[Start of Attachment]

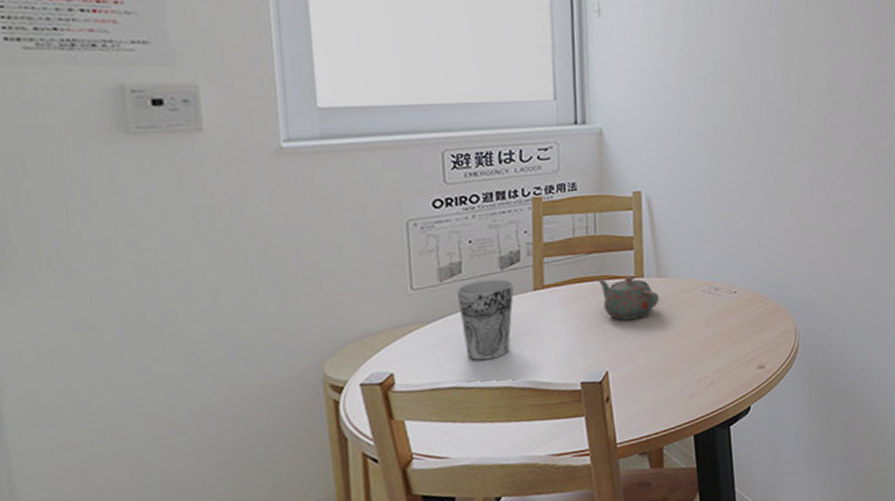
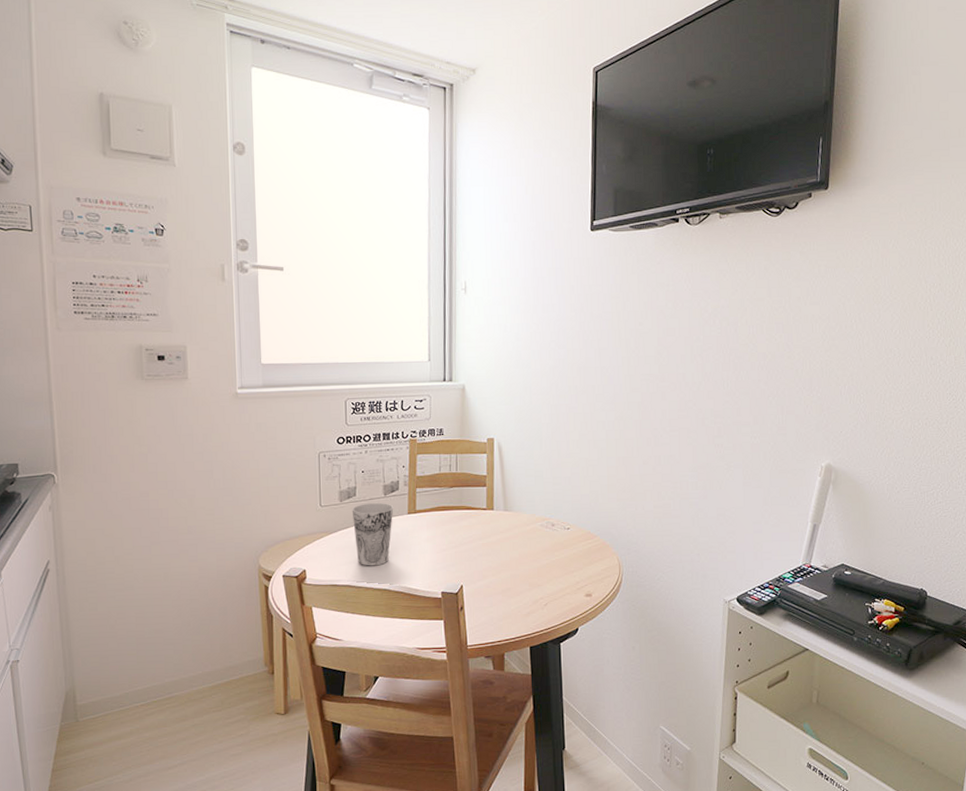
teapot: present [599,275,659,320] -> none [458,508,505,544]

[End of Attachment]
[Start of Attachment]

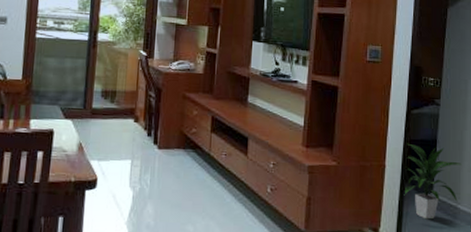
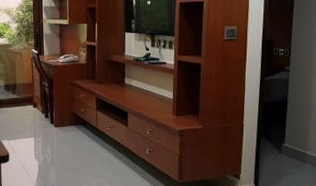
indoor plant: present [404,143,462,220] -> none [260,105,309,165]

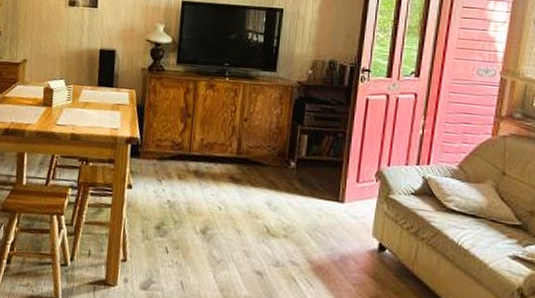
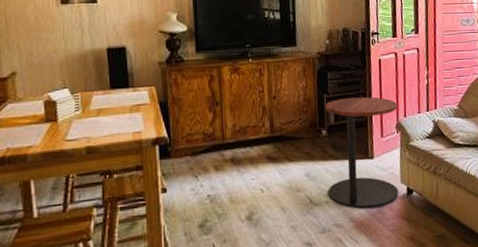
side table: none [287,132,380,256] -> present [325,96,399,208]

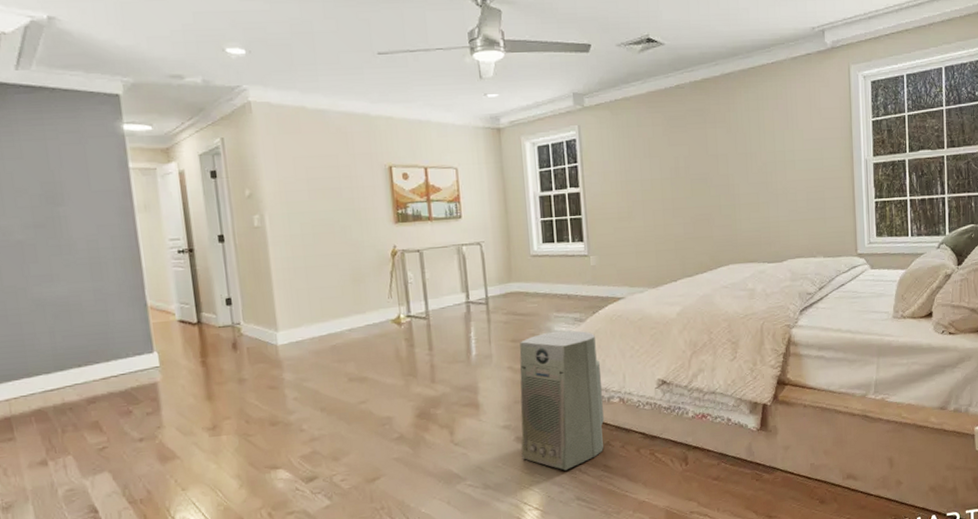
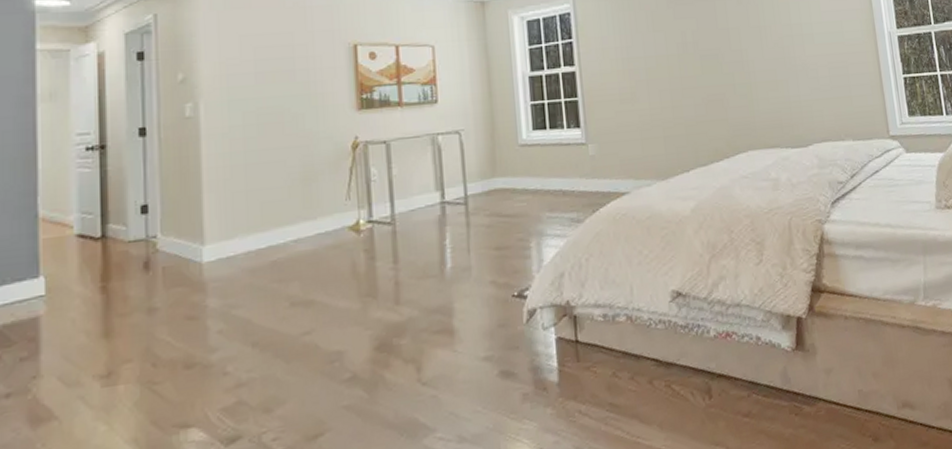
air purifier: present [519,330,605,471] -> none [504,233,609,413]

[End of Attachment]
[Start of Attachment]

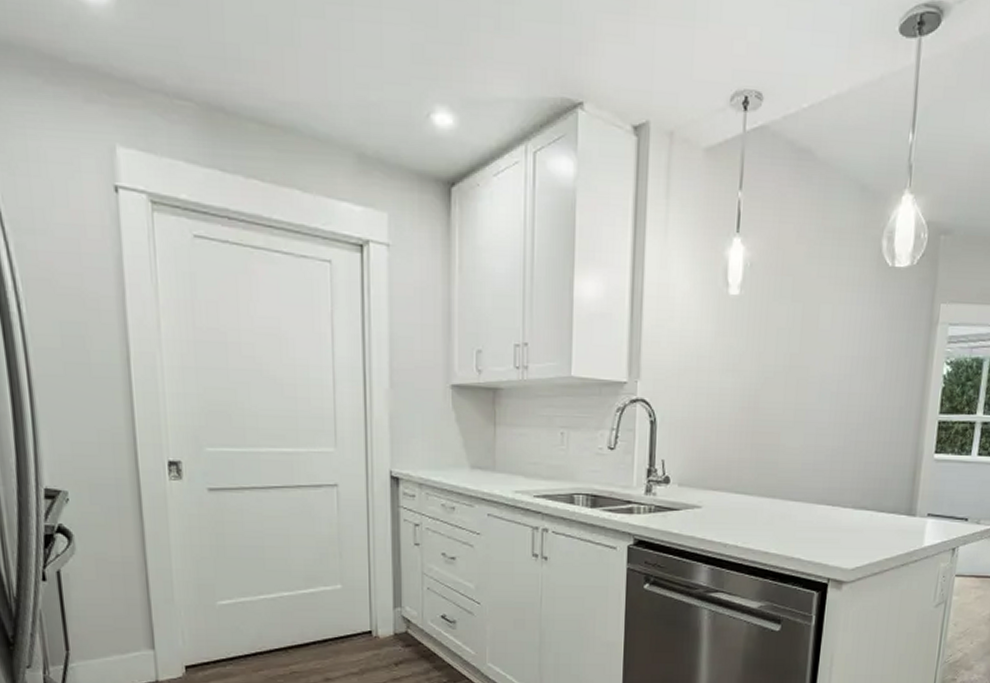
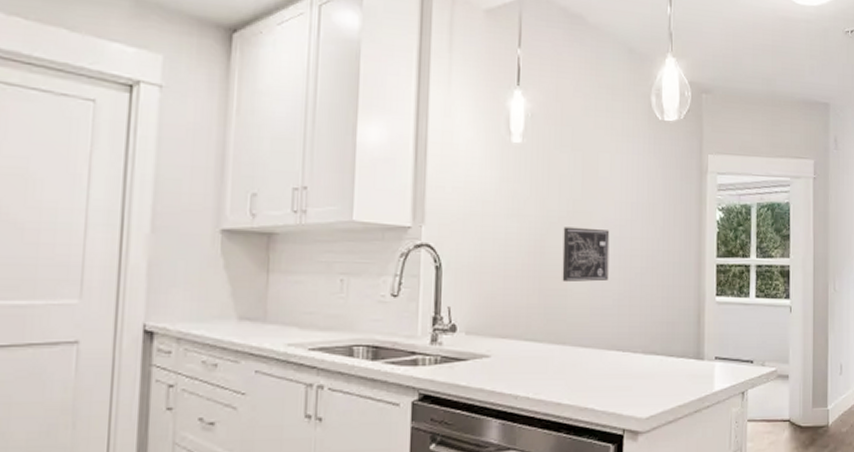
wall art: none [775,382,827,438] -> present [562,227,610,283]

[End of Attachment]

What this task involves
Copy word for word the lines of the records above from the one with "side table: none" up to and including the one with "air purifier: present". Skip the pictures.

Task response
side table: none [287,132,380,256] -> present [325,96,399,208]

air purifier: present [519,330,605,471] -> none [504,233,609,413]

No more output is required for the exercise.